Nuptial planning, Bronx-Italian style, including tacky, rainbow-colored bridesmaid gowns, tawdry wedding halls that serve mashed potatoes dyed to match the color of the gowns, opinionated friends, interfering relatives, and a bride and groom who are swept along with the idea of marriage as something you ought to do, and so convince themselves that they want to do it. Ron Eldard’s groom is hopelessly immature and unromantic; Annabella Sciorra’s bride ignores the fact that her marriage is doomed before it starts (she can’t help it—she’s too busy wiping fingerprints off her back).

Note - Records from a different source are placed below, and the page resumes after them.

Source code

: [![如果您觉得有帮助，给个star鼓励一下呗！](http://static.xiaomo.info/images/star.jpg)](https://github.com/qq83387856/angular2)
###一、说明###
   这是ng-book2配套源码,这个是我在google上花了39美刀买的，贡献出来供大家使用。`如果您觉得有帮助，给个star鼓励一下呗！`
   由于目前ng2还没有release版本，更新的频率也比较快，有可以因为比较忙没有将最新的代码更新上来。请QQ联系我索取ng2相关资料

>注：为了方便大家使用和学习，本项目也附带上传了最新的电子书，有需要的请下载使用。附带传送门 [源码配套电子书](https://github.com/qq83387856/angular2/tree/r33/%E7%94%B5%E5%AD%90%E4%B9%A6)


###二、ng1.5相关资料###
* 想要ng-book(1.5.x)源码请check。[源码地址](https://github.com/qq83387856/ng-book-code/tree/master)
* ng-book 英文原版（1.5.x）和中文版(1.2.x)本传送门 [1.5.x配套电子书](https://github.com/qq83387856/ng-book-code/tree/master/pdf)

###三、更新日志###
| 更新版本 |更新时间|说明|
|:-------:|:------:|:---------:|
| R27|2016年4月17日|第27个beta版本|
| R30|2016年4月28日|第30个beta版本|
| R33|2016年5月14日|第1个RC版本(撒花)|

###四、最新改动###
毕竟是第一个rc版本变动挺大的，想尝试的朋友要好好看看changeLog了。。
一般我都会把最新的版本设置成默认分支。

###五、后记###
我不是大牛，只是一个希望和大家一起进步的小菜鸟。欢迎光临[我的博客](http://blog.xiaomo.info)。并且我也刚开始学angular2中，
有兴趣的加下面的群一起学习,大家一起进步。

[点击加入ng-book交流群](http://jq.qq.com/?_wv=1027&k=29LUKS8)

You’ll probably find this movie a lot funnier if you’ve witnessed this type of New Yawk behavior up close; otherwise, it may all just seem completely crazy.
The granddad of all Hollywood wedding comedies, this story begins at the end: an exhausted father, in the aftermath of his only daughter’s wedding, sits among the wreckage of his home, rubbing his aching tootsies. If you’re contemplating a simple home wedding, this movie will give you pause—there’s nothing simple about the prospect, and you’ll be left cleaning up after the newlyweds have hopped their plane to Bermuda. Spencer Tracy, at his comical best as the ineffectual dad, will make you glad if you’re the father of the groom, who seems to get a free ride. Then again, the costs Tracy incurs seem a bargain in comparison with today’s wedding price tag ($3.75 a head? If only!).
A famous pre-nup crash and burn: Katharine Hepburn is the proud, self-righteous bride to be who wants to be knocked down from her pedestal (“I don’t want to be worshiped; I just want to be loved”); Cary Grant is the sarcastic ex who’s determined to make her feel guilty and stop the wedding; Jimmy Stewart is the class-conscious society reporter thrust into the maelstrom. General wedding-planning tizziness abounds. The comedy is high, and the racehorses in this stable all run in peak form—even if the thrust of the movie seems to be that women should forgive men their boyish faults, whether they include drinking, adultery, or just the pinching fingers of the slightly creepy Uncle Willie (Roland Young). Though overrated, this may be a good movie to watch before making or accepting a marriage proposal, if only because it stirs up every doubt and second thought you should have before tying the knot.